→ ENTRIES SUPPLIED:
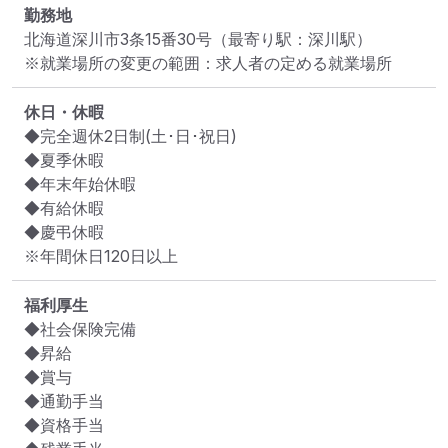
勤務地
北海道深川市3条15番30号
（最寄り駅：深川駅）
※就業場所の変更の範囲：求人者の定める就業場所
休日・休暇
◆完全週休2日制(土･日･祝日)

◆夏季休暇

◆年末年始休暇

◆有給休暇

◆慶弔休暇

※年間休日120日以上
福利厚生
◆社会保険完備

◆昇給

◆賞与

◆通勤手当

◆資格手当
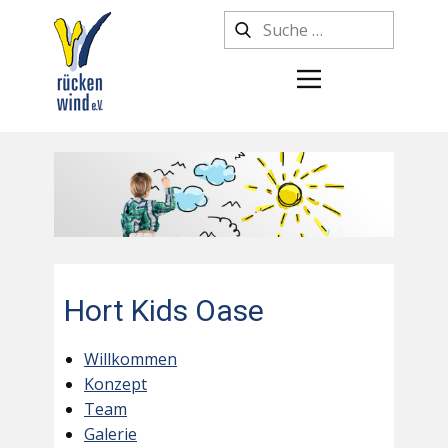
Hort Kids Oase
Willkommen
Konzept
Team
Galerie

→ TASK ITEM: Please output every line of text from the rows above as one numbered list, skipping blank lines and leaving out the picture markers.

→ RESPONSE AREA:
1. 勤務地
2. 北海道深川市3条15番30号
3. （最寄り駅：深川駅）
4. ※就業場所の変更の範囲：求人者の定める就業場所
5. 休日・休暇
6. ◆完全週休2日制(土･日･祝日)
7. ◆夏季休暇
8. ◆年末年始休暇
9. ◆有給休暇
10. ◆慶弔休暇
11. ※年間休日120日以上
12. 福利厚生
13. ◆社会保険完備
14. ◆昇給
15. ◆賞与
16. ◆通勤手当
17. ◆資格手当
18. Hort Kids Oase
19. Willkommen
20. Konzept
21. Team
22. Galerie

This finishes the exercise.